Gary Hahn, distribution operations manager for Newell Brands, speaks to area high school students during a career seminar hosted by the Port of Virginia at Lord Fairfax Community College in Middletown on Wednesday. Rich Cooley/Daily
Jennifer Reynoso, 17, left, and April Hernandez, 18, right, both Central High School students, listen during a discussion of job opportunities. Rich Cooley/Daily
Andy Bonett, left, and Leo Bzlesky, right, both 17 and Clarke County High School students, listen as presenters talk about job opportunities. Rich Cooley/Daily

MIDDLETOWN – Students from Winchester and Frederick, Warren, Shenandoah, Clarke and Page counties gathered Wednesday at Lord Fairfax Community College for a career seminar to learn about opportunities offered at and created by Virginia’s ports.

The seminar, “The Global Economy Won’t Move Without You,” was hosted by the Port of Virginia, which oversees Virginia’s coastal ports and the Virginia Inland Port in Warren County, began with a panel discussion featuring individuals involved in logistics. Representatives from Newell Brands (Rubbermaid), Port of Virginia, Eagle Systems Inc. and CrossGlobe made presentations before moving on to breakout sessions where they spoke to groups of students.

Gary Hahn, distribution operations manager for Newell Brands, explained the jobs offered by companies like his and how places like Lord Fairfax Community College are a great way to find workers.

“As an operations manager, I use Lord Fairfax to train my people,” he said. “I require them to do two trainings – continuous education just like you guys – some based on skill set, some based on new people. It’s been great. My folks love it. It gets them out of the operations. When you train on site, people are distracted.”

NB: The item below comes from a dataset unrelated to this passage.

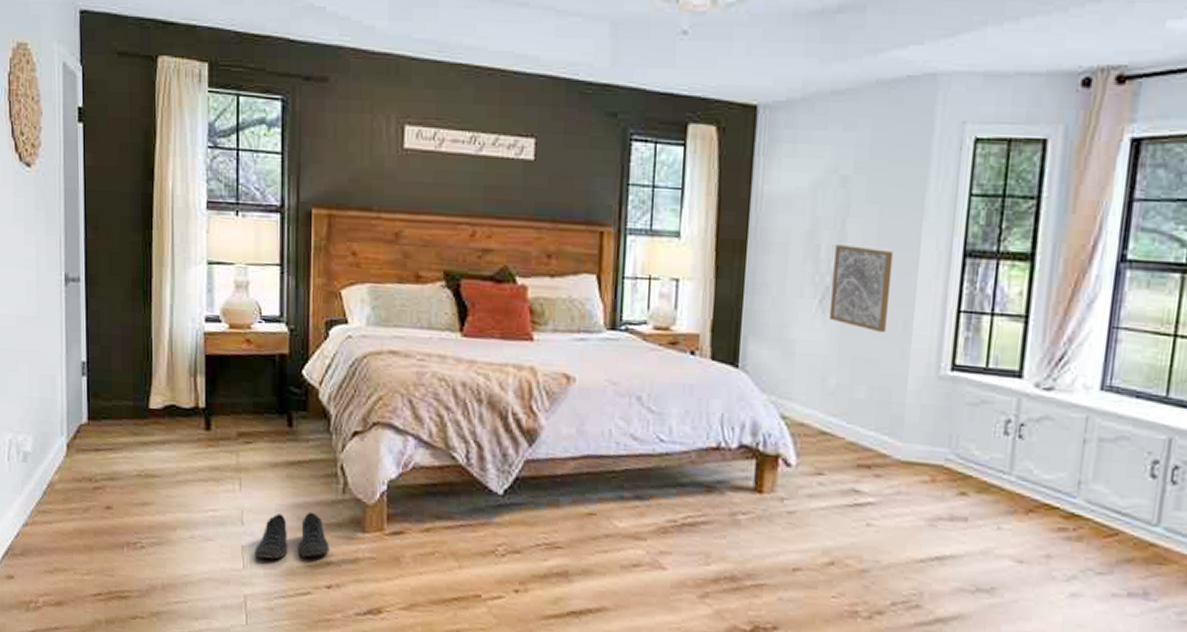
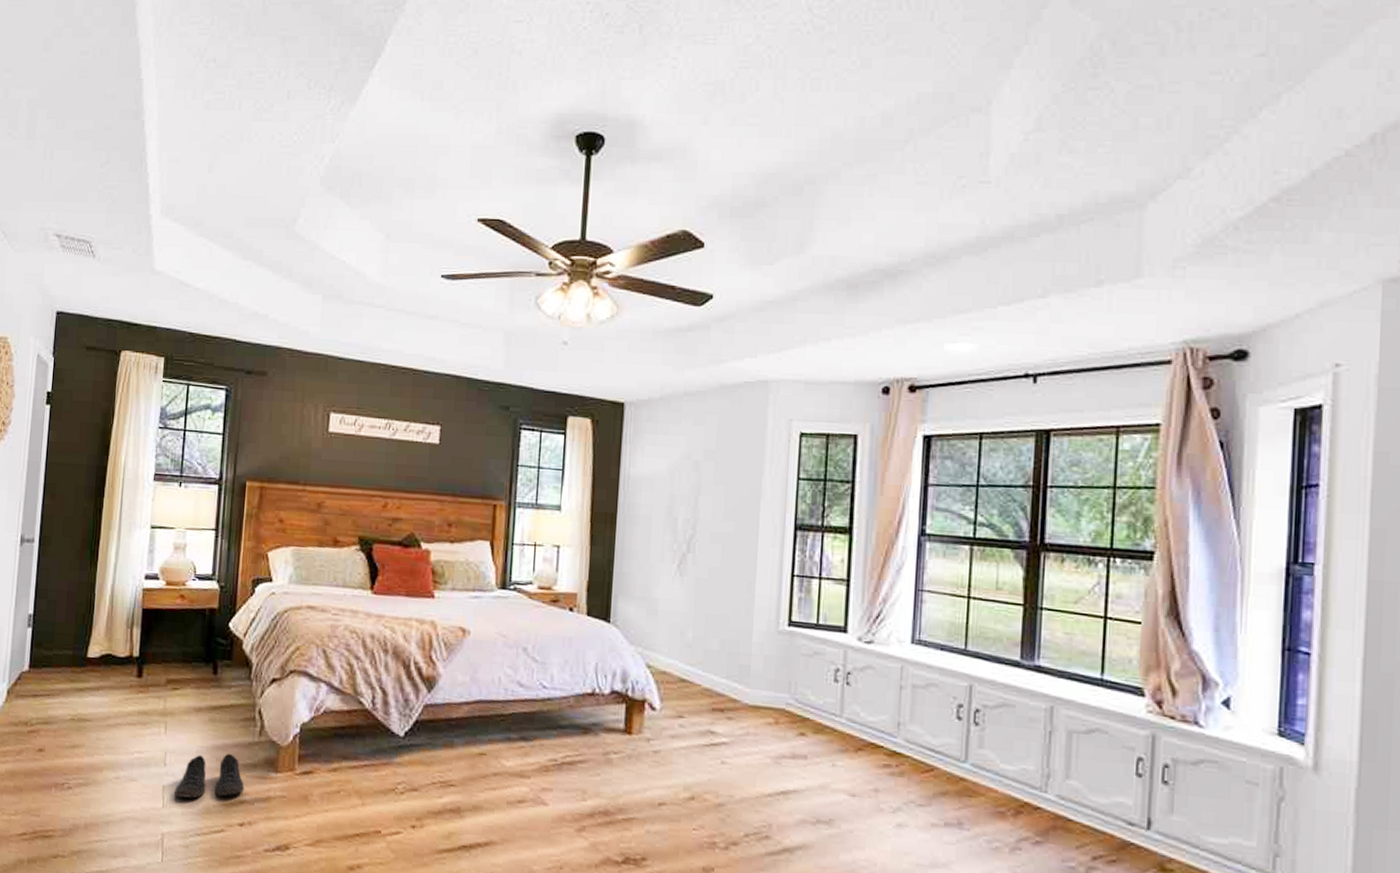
wall art: present [828,245,894,333] -> none [685,518,738,594]

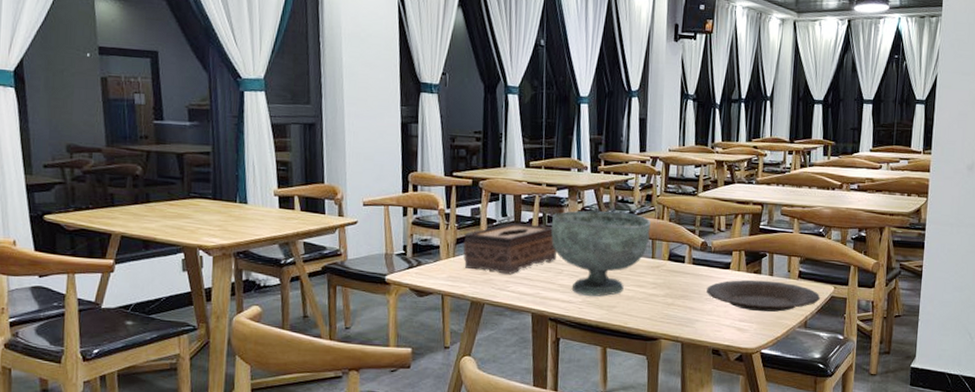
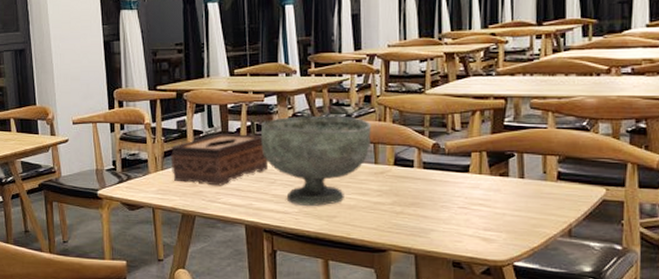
plate: present [706,279,820,312] -> none [442,183,587,220]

The speakers discussed the variety of paths they took to get where they are today.   Some graduated from college and took a more “traditional” route to their career. Some attended college and decided it wasn’t for them and some went right into the workforce out of high school.

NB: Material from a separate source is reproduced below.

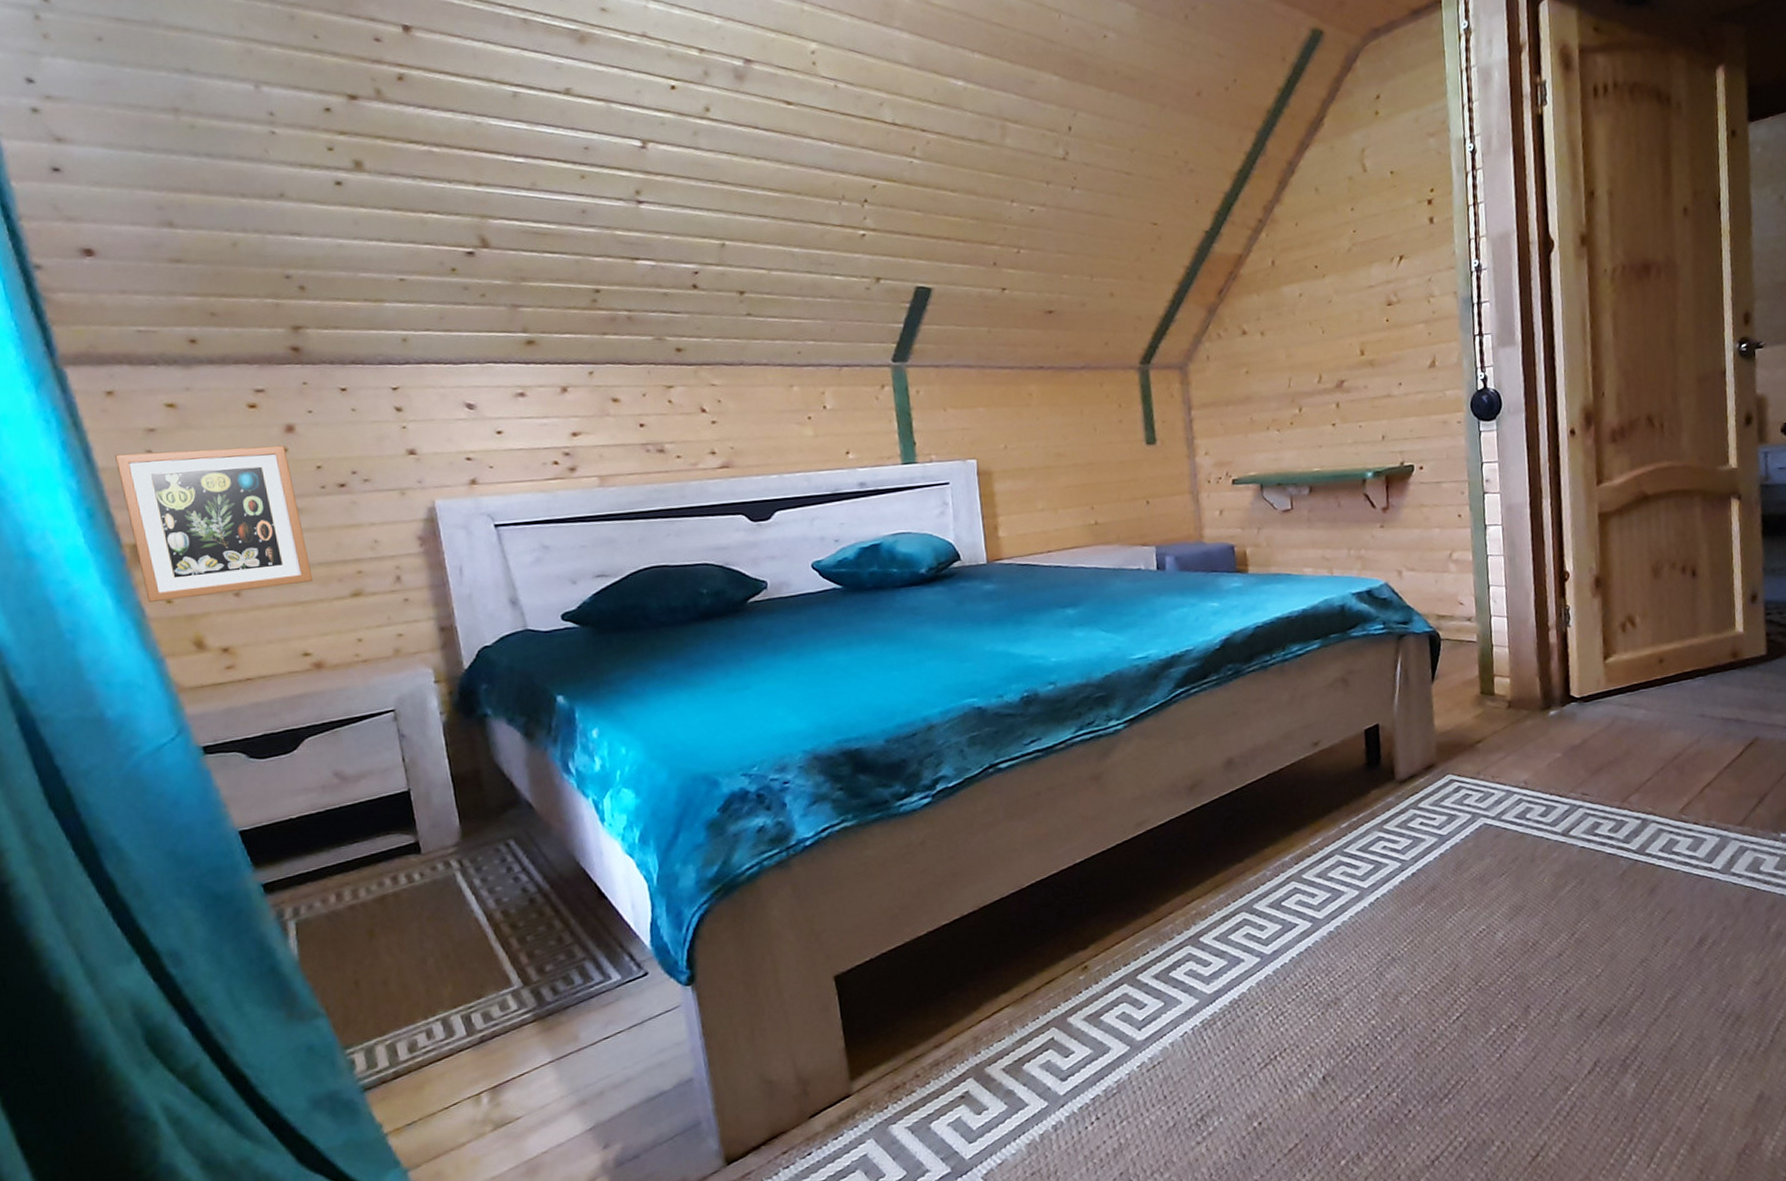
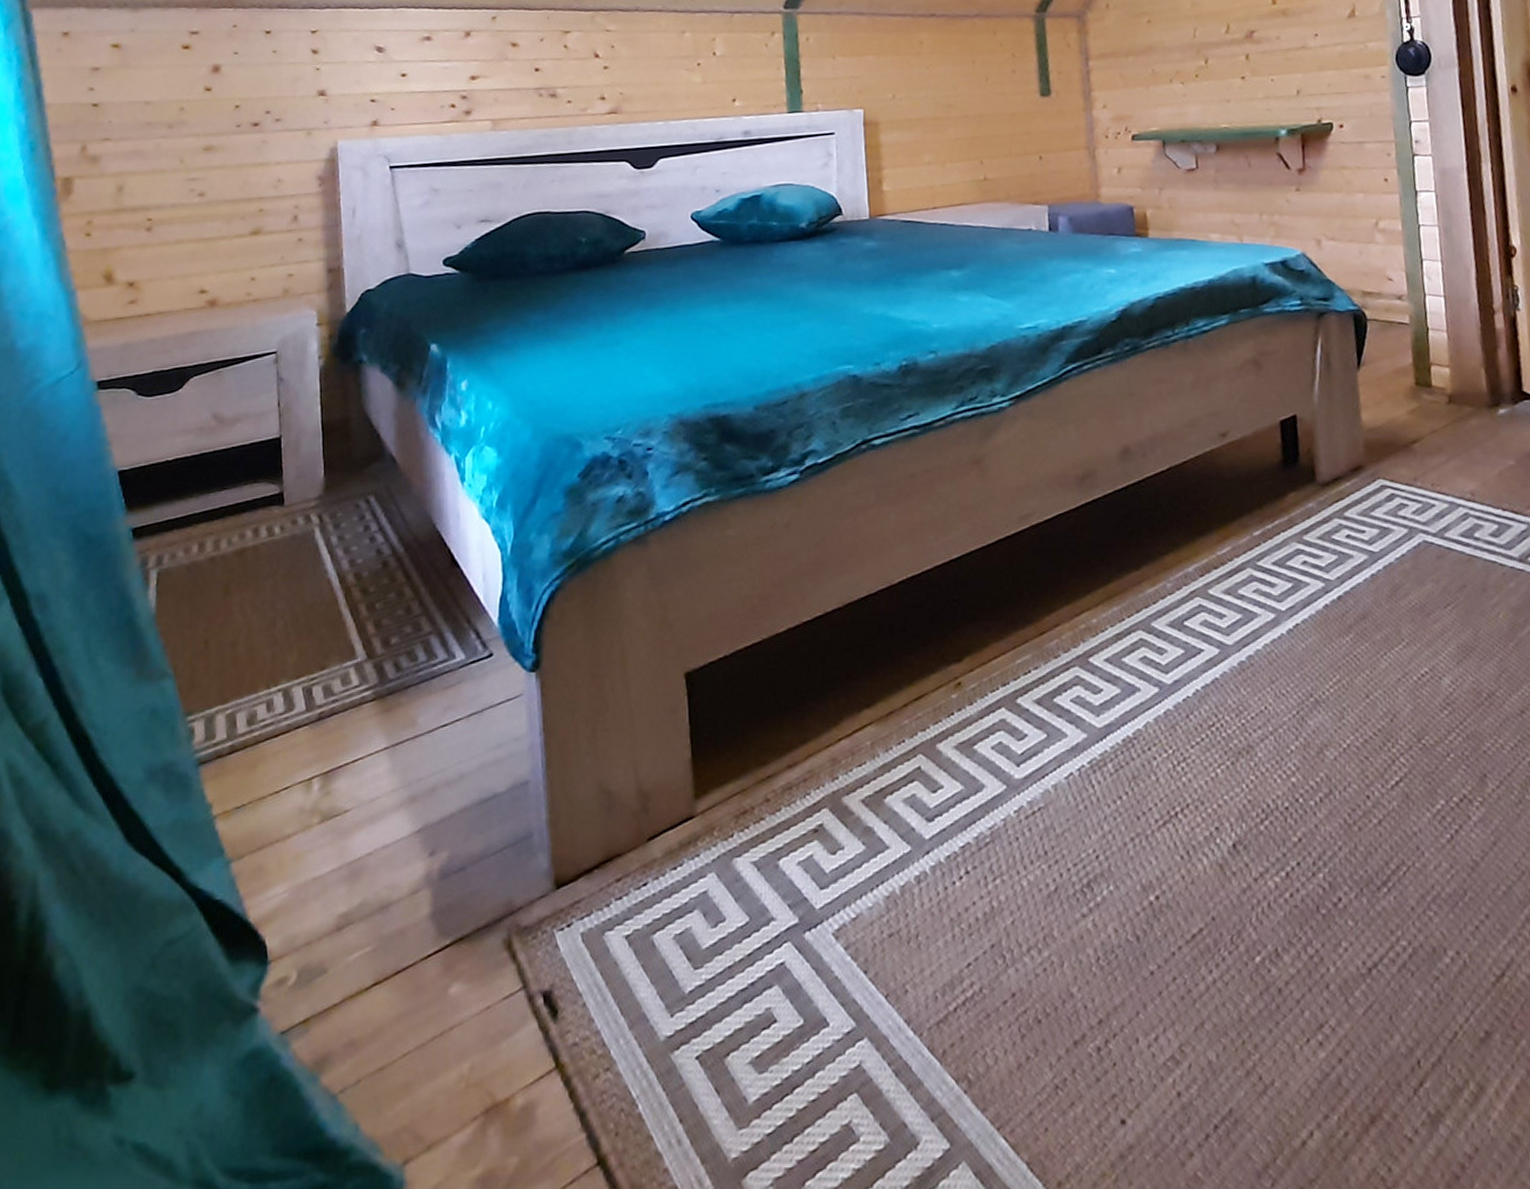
picture frame: present [115,445,313,602] -> none [61,85,218,234]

Michael Abel teaches an electricity and cabling class at Blue Ridge Technical Center in Front Royal. He emphasized that not all of his students will become licensed electricians and said career fairs like the Port of Virginia’s are important for “opening the eyes” of his students to other paths.

“We have a lot of industry in our area right now,” he said. “They’re reaching out, trying to show opportunities to students – what’s out there, what’s around them. I just asked them the question a while ago. … ‘What percentage of this class is going to go on to be electricians?’ There’s a whole other world out there. I’ve talked to them about Rubbermaid and Kraft, just to open up their eyes. It’s not all about electricity.”

Anthony Moore, a 17-year-old senior in Abel’s class, said he learned a lot about the kinds of jobs offered by the ports and other supply-chain-related opportunities.

“I was surprised at the amount of jobs that it (Virginia Inland Port) offers,” he said. “I never thought about how it branches out that far. … I have several ideas on what I want to do. I’m just going as it rolls pretty much.”

Tyrelle Robinson, also a senior in Abel’s class, said the proximity of opportunities surprised him.

“I didn’t know that we were so close to something so big,” he said. “There are a lot of job (opportunities.)”

Collin Dunivan, a junior in Abel’s class, said he was unaware of the presence of such a large nearby employer.

“I didn’t know that there were so many terminals around,” he said. “I didn’t know there were so many of them. I thought it was one big thing, but they’re separate.”

All three students said that they have more interest in the port system after hearing the presentations and having their questions answered.